DR DAMICO: The mechanism that this can be arranged without any payment is through CALGB 9633, which is a prospective randomized trial of patients with T2N0 disease. These patients are randomized after surgery to receive either chemotherapy or observation, but all the patients are stratified according to their histologic factors. So you will have four groups of patients, a group of patients with low risk markers and a group of patients with high risk markers who receive chemotherapy, as well as low risk and high risk who are observed. That is currently the only study that we are looking at the panel of tumor markers. There is a second study, CALGB 9761, that is looking at tumor and lymph nodes and bone marrow.
So the answer is, I would like to get a prospective study of more patients that is actually a phase II treatment trial rather than a phase III treatment vs observation. Within pathology departments, all these markers are known to them, and you can get markers analyzed in most pathology departments. We do it ourselves in our lab, but it is not recognized yet as a treatment strategy, and like I said, I am writing a Phase II trial to evaluate that in our own institution.
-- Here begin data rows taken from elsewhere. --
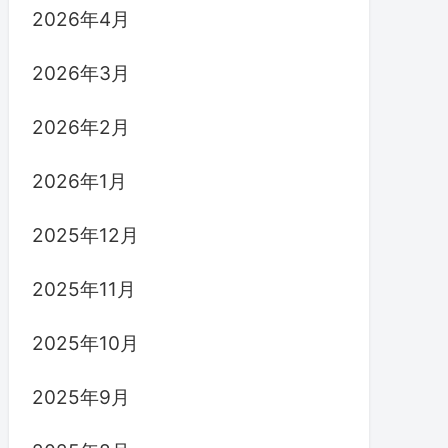
2026年4月
2026年3月
2026年2月
2026年1月
2025年12月
2025年11月
2025年10月
2025年9月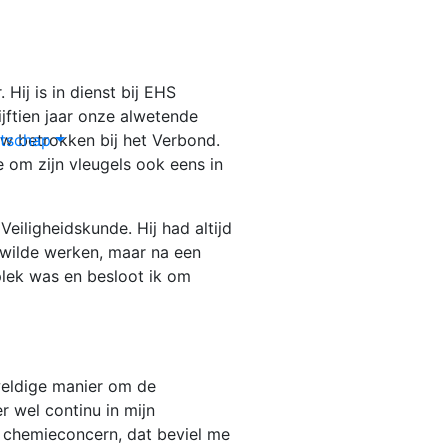
Hij is in dienst bij EHS
ijftien jaar onze alwetende
auw betrokken bij het Verbond.
tschap
e om zijn vleugels ook eens in
Veiligheidskunde. Hij had altijd
ie wilde werken, maar na een
plek was en besloot ik om
eweldige manier om de
r wel continu in mijn
n chemieconcern, dat beviel me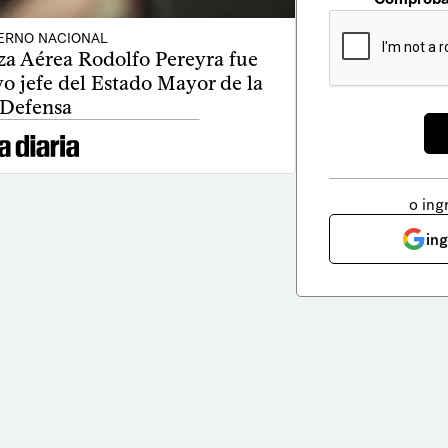
ERNO NACIONAL
rza Aérea Rodolfo Pereyra fue
 jefe del Estado Mayor de la
Defensa
o ing
in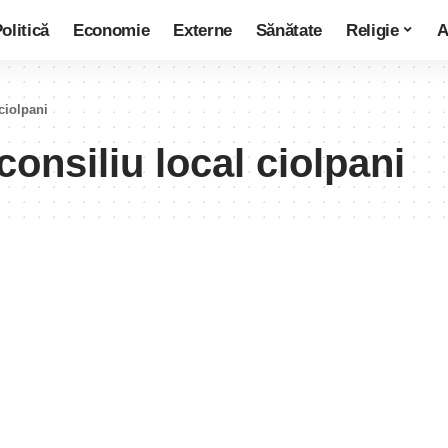
olitică
Economie
Externe
Sănătate
Religie
A
 ciolpani
consiliu local ciolpani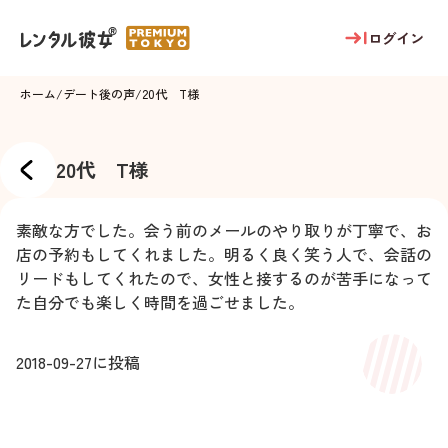
ログイン
ホーム
/
デート後の声
/
20代 T様
20代 T様
素敵な方でした。会う前のメールのやり取りが丁寧で、お
店の予約もしてくれました。明るく良く笑う人で、会話の
リードもしてくれたので、女性と接するのが苦手になって
た自分でも楽しく時間を過ごせました。
2018-09-27
に投稿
DR BAISDEN: It seems that this clearly is a stronger prognostic indicator than lymph node status. This is something that we certainly need to be able to have for our patients.
DR DAMICO: I think it is the way to go.
DR JOSHUA R. SONETT (Baltimore, MD): I enjoyed your presentation, which was excellent and comprehensive. It was also an insightful view of the future treatment of lung cancer using molecular markers to prognosticate and, more importantly, as direct therapy. What I am wondering about is how you think primary tumor subtyping will be used as compared with nodal status in the future.
As we know, nodal status presently carries the greatest weight in terms of prognosis. Will primary tissue subtyping usurp nodal status as the primary prognosticator, or will we need to use other molecular markers within the nodes themselves to detect micrometastases? And if so, will we need to routinely identify a sentinel lymph node to direct complex molecular and histologic evaluation?
DR DAMICO: I think that is a great question and that is why I think that CALGB 9761 is so important. Just in terms of taking a patient that has a T1 or T2 tumor up front, if you knew they were N0, these factors could predict survival that would be less than the average patient who is T1N1. It does not mean there is no value in substaging the stage II patient as well, but I think that applying this strategy to the group of patients that has the least risk, the stage Ia and Ib patient, and finding results that predict the value of therapy, could then be translated into treating more patients. And I believe that this is a more rational strategy than treating everybody up front with chemotherapy. That may be the way we go. If we find chemotherapy is effective against lung cancer with no cost and no morbidity, then that would be a rational strategy. Thank you.